00000000000000000000000000000000 = null (aka JS `undefined`)
00000000000000000000000000000010 = nullish (aka JSON `null`)
00000000000000000000000000000100 = false
00000000000000000000000000000110 = true
xxxxxxxxxxxxxxxxxxxxxxxxxxxxxxx0 = Pointer (except the values above)
xxxxxxxxxxxxxxxxxxxxxxxxxxxxxxx1 = Integer

Objects

All the heap-based object types are arrays of some kind: of char, byte, Val or DictEntry (a key-value pair of Vals.)

No separate size field is needed since the size is easily computed by right-shifting the Block’s size by 0–2 bytes.

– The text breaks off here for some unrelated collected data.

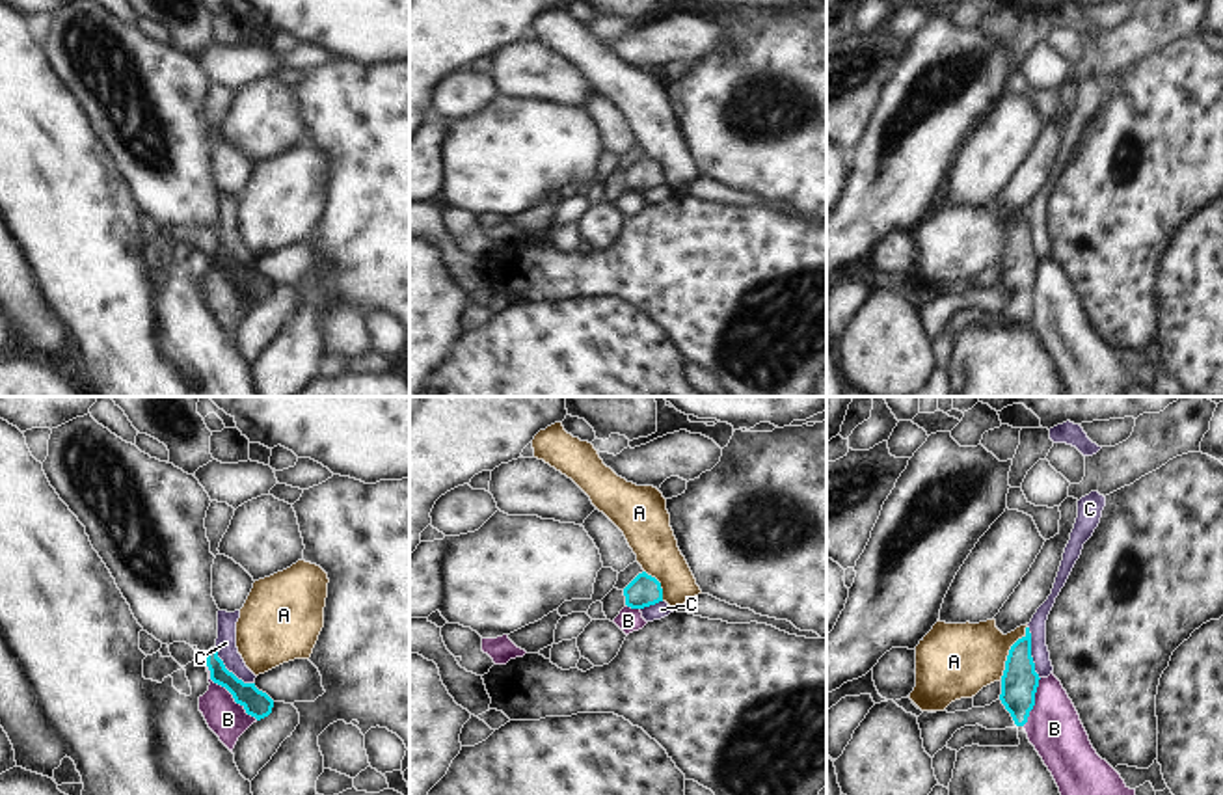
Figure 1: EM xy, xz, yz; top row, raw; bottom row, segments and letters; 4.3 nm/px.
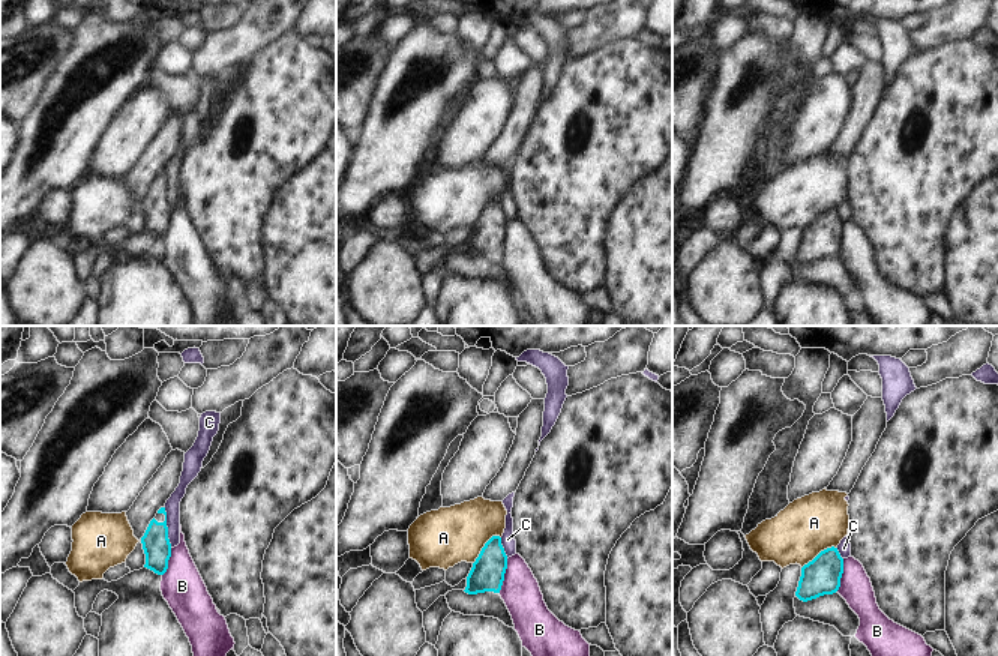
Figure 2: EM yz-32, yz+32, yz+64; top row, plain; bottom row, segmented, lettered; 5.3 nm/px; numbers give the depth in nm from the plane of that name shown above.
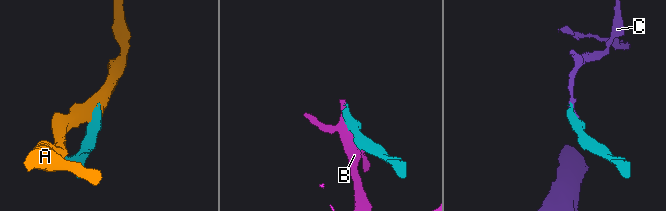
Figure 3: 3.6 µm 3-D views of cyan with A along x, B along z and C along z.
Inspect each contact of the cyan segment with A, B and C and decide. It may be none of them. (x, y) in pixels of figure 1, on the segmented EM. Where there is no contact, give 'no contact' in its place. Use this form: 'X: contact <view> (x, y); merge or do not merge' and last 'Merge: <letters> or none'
A: contact yz (1009, 652); do not merge
B: contact xy (224, 686); do not merge
C: contact yz (1030, 652); do not merge
Merge: none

Dict always keeps its {key, value} entries sorted by key. It’s literally just a descending sort of the 32-bit raw key; descending because we want the null (0x00) values representing empty pairs to collect at the end. This means that keys are compared by pointer equality, so if you use strings as keys you need to de-duplicate them – fortunately, Symbol objects do exactly that.

Symbols are managed by a SymbolTable, which owns a global-per-Heap Array that it treats as a hash-set of Symbol objects (using open addressing.) An offset field in the heap header points to this array.

count vs. capacity

None of these collections have a separate count field to distinguish how much of the available capacity (block size) is used. That’s slightly awkward, but I didn’t want to add more bytes to the header. What I’m doing so far in Dict and Array is leaving null values at the end. This works well with Dict because its key sort puts the nulls last, so operations are still O(log n). It’s a bit awkward for Array, though; the count and append methods have to scan backwards to find a non-null item. But insert isn’t slowed down; it just pushes items ahead to the next slot until it hits a null.

I’ve also tweaked the garbage collector so that when it copies an Array or Dict, it truncates the empty space. This seems like a good idea in general, but I suspect it will have some awkward edge cases where you allocate an instance with extra space to fill in, but allocating the objects to put in it triggers a GC, which gets rid of the empty space… Perfect solution TBD.

The Garbage Collector

smol_world has a simple copying garbage collector that uses the venerable Cheney algorithm. It takes a second Heap as the destination, and copies all the live objects from your Heap into it, then swaps the two Heaps’ pointers so your Heap now contains the newly-copied objects.

In a traditional “semispace” setup you’d keep both Heaps around and let the collector alternate between them, but it’s not required: you can just malloc the second heap on the fly when it’s time to collect and free it afterwards.

Roots & Handles

Any garbage collector needs to be given root pointers to start scanning from.

A Heap has a root property you can set to point to its root/global object.

For temporary stack-based references you should use Handle objects. A Handle<T> is a reference just like a T, but it’s also known to the Heap as a root. (Its constructor registers it with the current Heap; the destructor unregisters it.) This means that any object pointed to by a Handle won’t be discarded when the GC runs; and also, the GC will update the pointer stored in the Handle with the object’s new address after the collection.

Conversely, this means that if you have a non-Handle object reference, like just a String or Array variable (or a Value referencing an object), and then the GC runs (explicitly or due to the heap filling up), you’re in trouble. That object might be destroyed as garbage, and even if it isn’t, it’s been moved to a different address and your reference is now bogus. Don’t do this!

The guideline is:

  • Handles are slightly more expensive than regular references, so you may not want to always use them.
  • If the code you’re writing doesn’t create any objects, nor calls any code that does, it’s safe to skip using Handles.
  • If you create an object, or call a function that does, then any references that traverse that call (were created before and used afterwards) must be Handles.

(Old-school classic MacOS programmers like myself will recognize the similarity to the use of handles in the memory manager, and for basically the same reason.)